Probleme und Pannen
Es läuft nicht rund in der Ampel-koalition. Auch ohne böswillig zu sein, nimmt die Menge an Problemen und Pannen eher zu als ab. Eine kleine und nicht vollständige Liste gefällig?
Die Beiträge für die gesetzliche Krankenkasse und die Pflegeversicherung werden demnächst kräftig steigen, und der zuständige Minister hat keine Antwort auf das Problem. Die Initiative zum Bau von 400 000 Wohnungen bleibt weit hinter den Erwartungen zurück. Der Zeitplan zum Einstieg in eine von erneuerbaren Energien betriebenen Wirtschaft gilt unter Fachleuten als illusorisch – ebenso übrigens wie das Vorhaben, die deutschen Straßen umfassend mit Ladesäulen für Elektroautos zu versehen. Die Digitalisierung der Verwaltung scheint auch in dieser Legislaturperiode nicht zu gelingen. Die versprochene Entbürokratisierung lässt auf sich warten – auch wenn Wirtschaftsminister Robert Habeck (Grüne) einen wesentlichen Beitrag dazu geleistet hat, indem er die katastrophal geplante Gasumlage drei Tage vor Inkrafttreten wieder vom Tisch genommen hat.
Womit wir bei den Problemen wären, die durch den Überfall Russlands auf die Ukraine aufgelaufen sind: Wie die Modernisierung der Bundeswehr aussehen soll, ist auch Monate nach Beschluss des 100-Milliarden-eurotopfes offen. Trotz aller Beteuerungen von Kanzler Olaf Scholz (SPD) ist nicht sichergestellt, dass Deutschland gut durch den Winter kommt und ausreichend Gas und Strom vorhanden sind. Die immer verzweifelter klingenden Bitten des Chefs der Bundesnetzagentur, Klaus Müller, nach mehr Einsparungen zeugen von einer anderen Sprache.

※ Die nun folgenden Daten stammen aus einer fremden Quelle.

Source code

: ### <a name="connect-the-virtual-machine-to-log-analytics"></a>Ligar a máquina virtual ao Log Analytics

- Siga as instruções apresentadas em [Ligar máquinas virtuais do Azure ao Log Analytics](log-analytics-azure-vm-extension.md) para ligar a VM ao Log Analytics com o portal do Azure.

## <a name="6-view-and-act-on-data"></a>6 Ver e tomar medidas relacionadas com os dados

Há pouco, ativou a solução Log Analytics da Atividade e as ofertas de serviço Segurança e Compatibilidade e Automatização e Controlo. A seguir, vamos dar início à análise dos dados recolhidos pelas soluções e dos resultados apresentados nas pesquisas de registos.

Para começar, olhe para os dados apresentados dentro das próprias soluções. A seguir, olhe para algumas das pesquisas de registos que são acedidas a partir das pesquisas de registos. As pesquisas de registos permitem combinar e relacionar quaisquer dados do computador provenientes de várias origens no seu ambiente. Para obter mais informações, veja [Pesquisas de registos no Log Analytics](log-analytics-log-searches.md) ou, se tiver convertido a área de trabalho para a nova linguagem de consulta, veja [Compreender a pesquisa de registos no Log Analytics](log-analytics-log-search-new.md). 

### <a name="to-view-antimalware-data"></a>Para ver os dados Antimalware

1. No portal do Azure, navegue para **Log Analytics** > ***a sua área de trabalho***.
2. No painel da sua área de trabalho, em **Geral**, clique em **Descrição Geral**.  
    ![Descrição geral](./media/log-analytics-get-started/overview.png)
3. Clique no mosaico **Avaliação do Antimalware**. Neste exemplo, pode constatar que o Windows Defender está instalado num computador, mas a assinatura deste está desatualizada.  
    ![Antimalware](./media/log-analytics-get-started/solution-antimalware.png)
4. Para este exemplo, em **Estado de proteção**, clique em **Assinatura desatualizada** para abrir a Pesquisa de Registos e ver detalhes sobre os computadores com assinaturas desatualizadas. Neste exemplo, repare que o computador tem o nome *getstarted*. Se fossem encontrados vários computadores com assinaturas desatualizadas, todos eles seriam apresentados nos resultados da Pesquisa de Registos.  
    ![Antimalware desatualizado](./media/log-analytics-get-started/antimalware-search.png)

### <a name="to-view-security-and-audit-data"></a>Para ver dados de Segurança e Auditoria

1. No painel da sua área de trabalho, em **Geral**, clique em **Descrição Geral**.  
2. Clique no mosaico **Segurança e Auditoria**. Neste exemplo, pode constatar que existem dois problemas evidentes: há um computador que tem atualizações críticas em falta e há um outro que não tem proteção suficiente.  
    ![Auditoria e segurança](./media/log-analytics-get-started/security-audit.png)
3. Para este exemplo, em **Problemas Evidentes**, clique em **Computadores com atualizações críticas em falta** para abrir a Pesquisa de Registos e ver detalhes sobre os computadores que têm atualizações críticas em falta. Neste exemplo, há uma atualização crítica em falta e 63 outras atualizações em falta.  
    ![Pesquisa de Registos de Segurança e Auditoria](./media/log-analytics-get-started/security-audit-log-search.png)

Knapp zehn Monate nach Amtsantritt der Ampel scheint der Vorrat an gutem Willen untereinander völlig aufgebraucht zu sein. FDP-CHEF Christian Lindner weigert sich seit Wochen zu akzeptieren, was ohnehin schon jeder weiß: Ohne neue Schulden wird das Land nicht durch die Krise kommen. Habeck und die Grünen machen es nicht besser. Obwohl er selbst gesagt hat, dass jede Kilowattstunde Strom im Winter zählen wird, drücken er und seine Partei sich um die klare Entscheidung herum, alle drei Atomkraftwerke ein paar Wochen länger am Netz zu lassen.
Die zögerlichen Manöver von SPD, Grünen und FDP sind, so heißt es allenthalben, mit der Landtagswahl in
Niedersachsen zu erklären. Jede Partei habe nun mal ihre Positionen und könne sie nicht ohne weiteres aufgeben. Dieser Gedanke ist zweifellos richtig, er reicht aber zur Erklärung nicht vollständig aus.

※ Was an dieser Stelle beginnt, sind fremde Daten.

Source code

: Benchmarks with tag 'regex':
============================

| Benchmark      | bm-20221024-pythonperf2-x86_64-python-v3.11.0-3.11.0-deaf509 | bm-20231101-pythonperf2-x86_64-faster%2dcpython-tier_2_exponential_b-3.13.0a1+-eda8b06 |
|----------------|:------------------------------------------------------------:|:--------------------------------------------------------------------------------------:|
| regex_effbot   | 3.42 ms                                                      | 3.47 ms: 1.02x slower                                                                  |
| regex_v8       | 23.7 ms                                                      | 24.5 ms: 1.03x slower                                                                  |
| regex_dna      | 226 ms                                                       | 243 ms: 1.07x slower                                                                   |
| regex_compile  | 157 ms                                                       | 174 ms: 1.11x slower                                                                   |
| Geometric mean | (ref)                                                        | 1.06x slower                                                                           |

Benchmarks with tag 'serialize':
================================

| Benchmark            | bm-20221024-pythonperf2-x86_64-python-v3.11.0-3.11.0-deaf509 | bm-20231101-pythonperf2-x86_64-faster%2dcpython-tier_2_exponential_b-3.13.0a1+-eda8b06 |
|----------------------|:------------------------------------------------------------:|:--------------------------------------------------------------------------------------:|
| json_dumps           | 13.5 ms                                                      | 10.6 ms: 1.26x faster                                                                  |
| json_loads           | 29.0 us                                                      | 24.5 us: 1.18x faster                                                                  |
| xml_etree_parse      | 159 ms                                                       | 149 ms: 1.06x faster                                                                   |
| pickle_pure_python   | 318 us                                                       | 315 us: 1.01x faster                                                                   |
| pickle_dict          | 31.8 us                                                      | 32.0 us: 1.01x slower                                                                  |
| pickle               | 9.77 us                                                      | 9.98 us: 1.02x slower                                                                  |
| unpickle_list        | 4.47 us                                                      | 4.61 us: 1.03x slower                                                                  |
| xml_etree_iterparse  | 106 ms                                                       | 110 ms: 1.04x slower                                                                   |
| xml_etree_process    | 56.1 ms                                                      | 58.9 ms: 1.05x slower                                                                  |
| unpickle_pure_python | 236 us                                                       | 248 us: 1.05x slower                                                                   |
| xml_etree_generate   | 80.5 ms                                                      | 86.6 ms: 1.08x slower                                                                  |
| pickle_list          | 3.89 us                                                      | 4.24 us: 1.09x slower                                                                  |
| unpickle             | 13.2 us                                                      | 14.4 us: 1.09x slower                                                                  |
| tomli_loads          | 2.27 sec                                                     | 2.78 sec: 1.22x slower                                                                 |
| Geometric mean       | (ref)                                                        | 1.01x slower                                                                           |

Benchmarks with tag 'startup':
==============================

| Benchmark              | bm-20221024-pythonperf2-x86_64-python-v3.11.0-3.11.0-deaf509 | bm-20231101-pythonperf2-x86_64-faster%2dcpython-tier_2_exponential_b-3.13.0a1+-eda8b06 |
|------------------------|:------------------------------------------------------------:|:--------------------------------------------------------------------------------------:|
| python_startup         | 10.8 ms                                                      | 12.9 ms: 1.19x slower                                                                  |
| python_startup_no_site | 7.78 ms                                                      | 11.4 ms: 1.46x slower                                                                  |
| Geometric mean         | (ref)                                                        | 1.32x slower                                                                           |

Gravierender scheint zu sein, dass die Gemeinsamkeiten des Dreierbündnisses vor allem auf gesellschaftlichen Feldern zu finden sind, die in Kriegszeiten keine allzu große Rolle spielen, und ihre Differenzen in diesen angespannten Krisenzeiten umso stärker hervortreten. Weil er eben kein starker, sondern ein Kanzler der knappsten Mehrheit ist, kann Scholz seine Partner auch nicht autoritär zur Ordnung rufen. Das macht das Regierungsgeschäft schwieriger, langwieriger und chaotischer – und es strapaziert die Geduld der Öffentlichkeit.
Weil er ein Kanzler der knappsten Mehrheit ist, kann Scholz nicht autoritär zur Ordnung rufen.